- About this task
Below is a set of records; reproduce them exactly without their pictures.

===== Extracted material =====

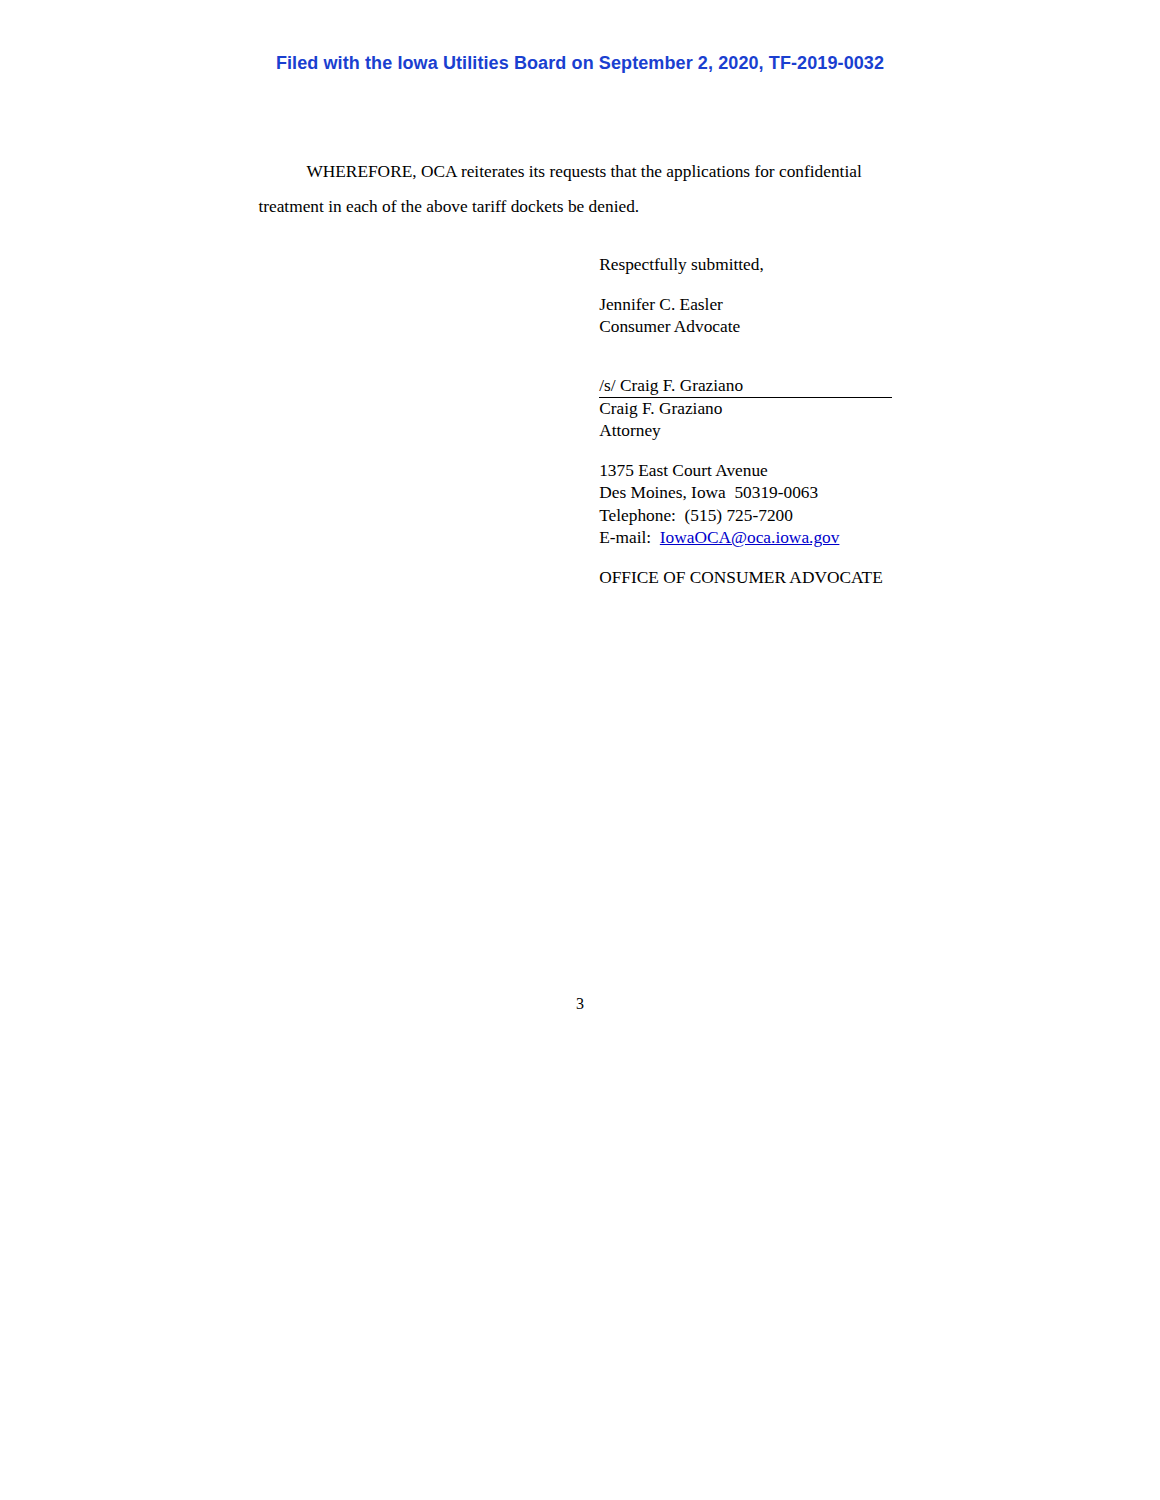Filed with the Iowa Utilities Board on September 2, 2020, TF-2019-0032
WHEREFORE, OCA reiterates its requests that the applications for confidential treatment in each of the above tariff dockets be denied.
Respectfully submitted,
Jennifer C. Easler
Consumer Advocate
/s/ Craig F. Graziano
Craig F. Graziano
Attorney
1375 East Court Avenue
Des Moines, Iowa 50319-0063
Telephone: (515) 725-7200
E-mail: IowaOCA@oca.iowa.gov
OFFICE OF CONSUMER ADVOCATE
3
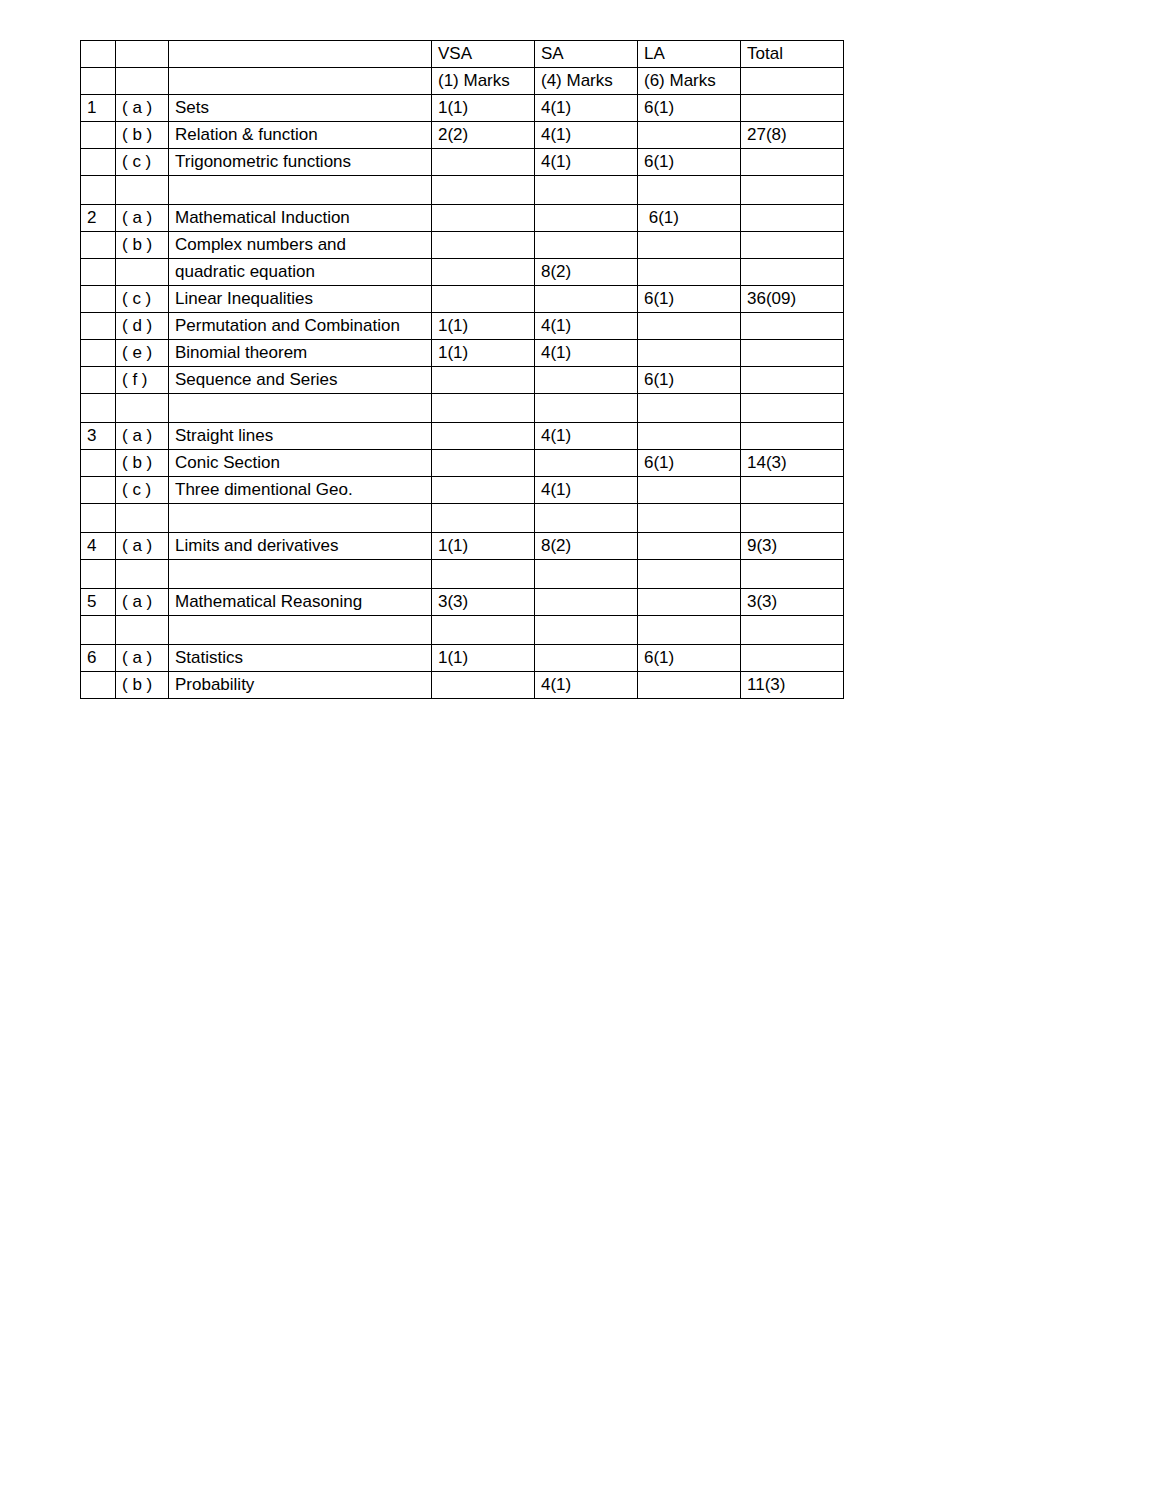| | | | VSA | SA | LA | Total |
| | | | (1) Marks | (4) Marks | (6) Marks | |
| 1 | ( a ) | Sets | 1(1) | 4(1) | 6(1) | |
| | ( b ) | Relation & function | 2(2) | 4(1) | | 27(8) |
| | ( c ) | Trigonometric functions | | 4(1) | 6(1) | |
| 2 | ( a ) | Mathematical Induction | | | 6(1) | |
| | ( b ) | Complex numbers and | | | | |
| | | quadratic equation | | 8(2) | | |
| | ( c ) | Linear Inequalities | | | 6(1) | 36(09) |
| | ( d ) | Permutation and Combination | 1(1) | 4(1) | | |
| | ( e ) | Binomial theorem | 1(1) | 4(1) | | |
| | ( f ) | Sequence and Series | | | 6(1) | |
| 3 | ( a ) | Straight lines | | 4(1) | | |
| | ( b ) | Conic Section | | | 6(1) | 14(3) |
| | ( c ) | Three dimentional Geo. | | 4(1) | | |
| 4 | ( a ) | Limits and derivatives | 1(1) | 8(2) | | 9(3) |
| 5 | ( a ) | Mathematical Reasoning | 3(3) | | | 3(3) |
| 6 | ( a ) | Statistics | 1(1) | | 6(1) | |
| | ( b ) | Probability | | 4(1) | | 11(3) |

=====

- Response to the exercise
Filed with the Iowa Utilities Board on September 2, 2020, TF-2019-0032
WHEREFORE, OCA reiterates its requests that the applications for confidential treatment in each of the above tariff dockets be denied.
Respectfully submitted,
Jennifer C. Easler
Consumer Advocate
/s/ Craig F. Graziano
Craig F. Graziano
Attorney
1375 East Court Avenue
Des Moines, Iowa 50319-0063
Telephone: (515) 725-7200
E-mail: IowaOCA@oca.iowa.gov
OFFICE OF CONSUMER ADVOCATE
3
| | | | VSA | SA | LA | Total |
| | | | (1) Marks | (4) Marks | (6) Marks | |
| 1 | ( a ) | Sets | 1(1) | 4(1) | 6(1) | |
| | ( b ) | Relation & function | 2(2) | 4(1) | | 27(8) |
| | ( c ) | Trigonometric functions | | 4(1) | 6(1) | |
| 2 | ( a ) | Mathematical Induction | | | 6(1) | |
| | ( b ) | Complex numbers and | | | | |
| | | quadratic equation | | 8(2) | | |
| | ( c ) | Linear Inequalities | | | 6(1) | 36(09) |
| | ( d ) | Permutation and Combination | 1(1) | 4(1) | | |
| | ( e ) | Binomial theorem | 1(1) | 4(1) | | |
| | ( f ) | Sequence and Series | | | 6(1) | |
| 3 | ( a ) | Straight lines | | 4(1) | | |
| | ( b ) | Conic Section | | | 6(1) | 14(3) |
| | ( c ) | Three dimentional Geo. | | 4(1) | | |
| 4 | ( a ) | Limits and derivatives | 1(1) | 8(2) | | 9(3) |
| 5 | ( a ) | Mathematical Reasoning | 3(3) | | | 3(3) |
| 6 | ( a ) | Statistics | 1(1) | | 6(1) | |
| | ( b ) | Probability | | 4(1) | | 11(3) |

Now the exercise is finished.